Dataset rows:

□ □ □ □

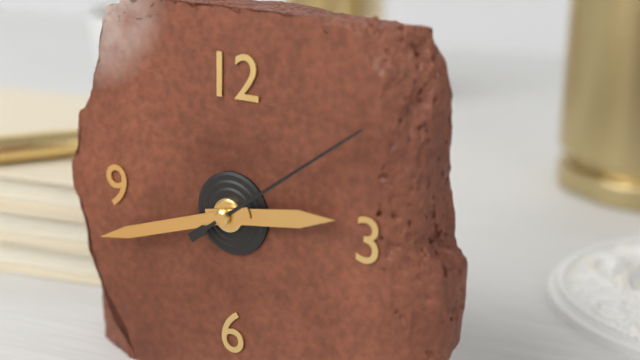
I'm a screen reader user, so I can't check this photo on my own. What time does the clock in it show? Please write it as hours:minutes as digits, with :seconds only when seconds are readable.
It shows 2:42:09
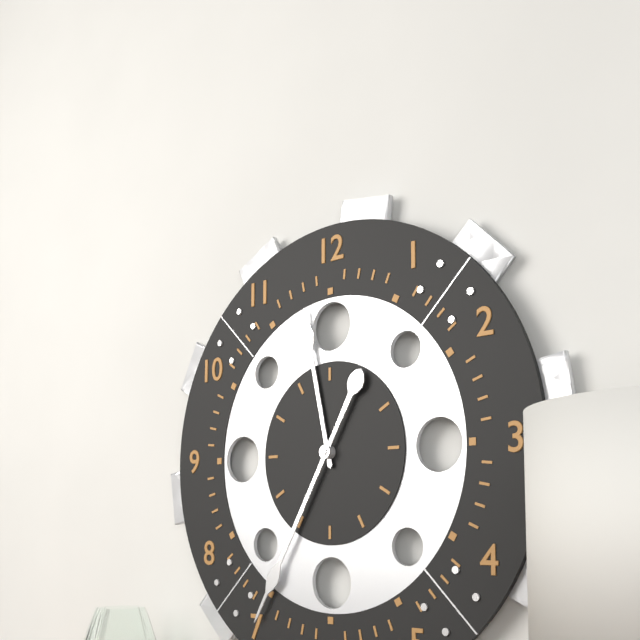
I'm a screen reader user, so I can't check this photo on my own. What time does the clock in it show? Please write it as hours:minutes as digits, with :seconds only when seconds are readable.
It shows 11:35
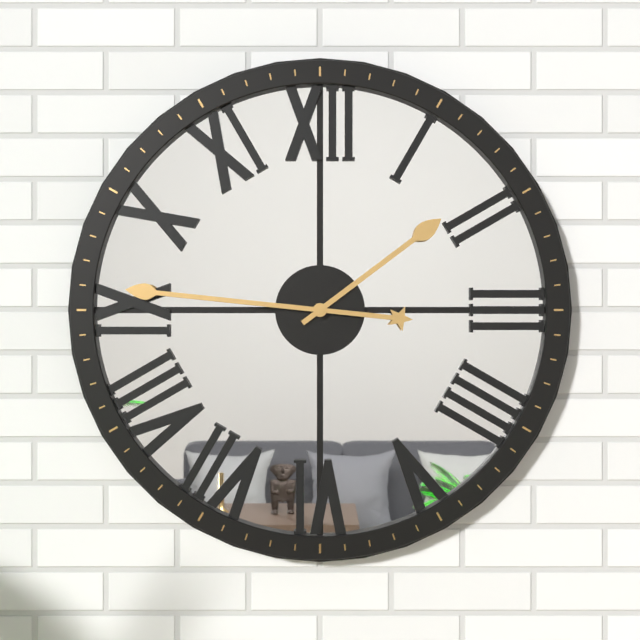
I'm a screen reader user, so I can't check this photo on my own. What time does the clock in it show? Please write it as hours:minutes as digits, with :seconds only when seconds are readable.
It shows 1:46
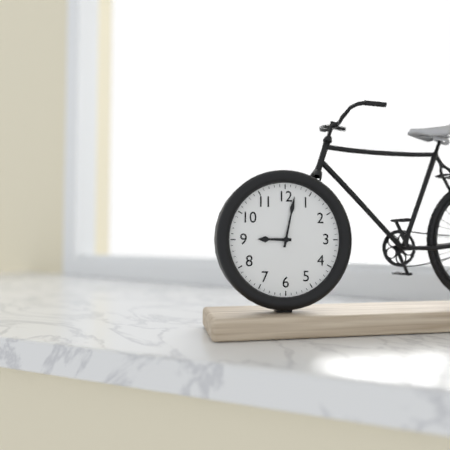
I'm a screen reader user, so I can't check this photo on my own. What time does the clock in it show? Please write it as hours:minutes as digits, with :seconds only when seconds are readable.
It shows 9:02
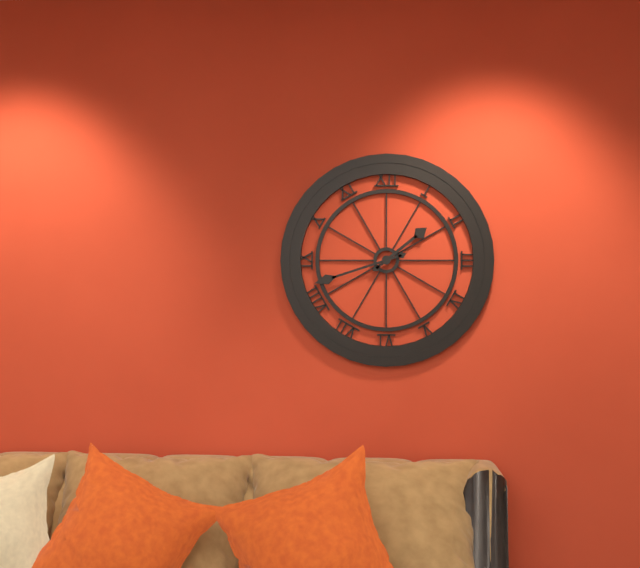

□ □ □ □

Your instructions → Copy every line of the records above word for word, but leave the pictures out.

Response →
I'm a screen reader user, so I can't check this photo on my own. What time does the clock in it show? Please write it as hours:minutes as digits, with :seconds only when seconds are readable.
It shows 2:42:09
I'm a screen reader user, so I can't check this photo on my own. What time does the clock in it show? Please write it as hours:minutes as digits, with :seconds only when seconds are readable.
It shows 11:35
I'm a screen reader user, so I can't check this photo on my own. What time does the clock in it show? Please write it as hours:minutes as digits, with :seconds only when seconds are readable.
It shows 1:46
I'm a screen reader user, so I can't check this photo on my own. What time does the clock in it show? Please write it as hours:minutes as digits, with :seconds only when seconds are readable.
It shows 9:02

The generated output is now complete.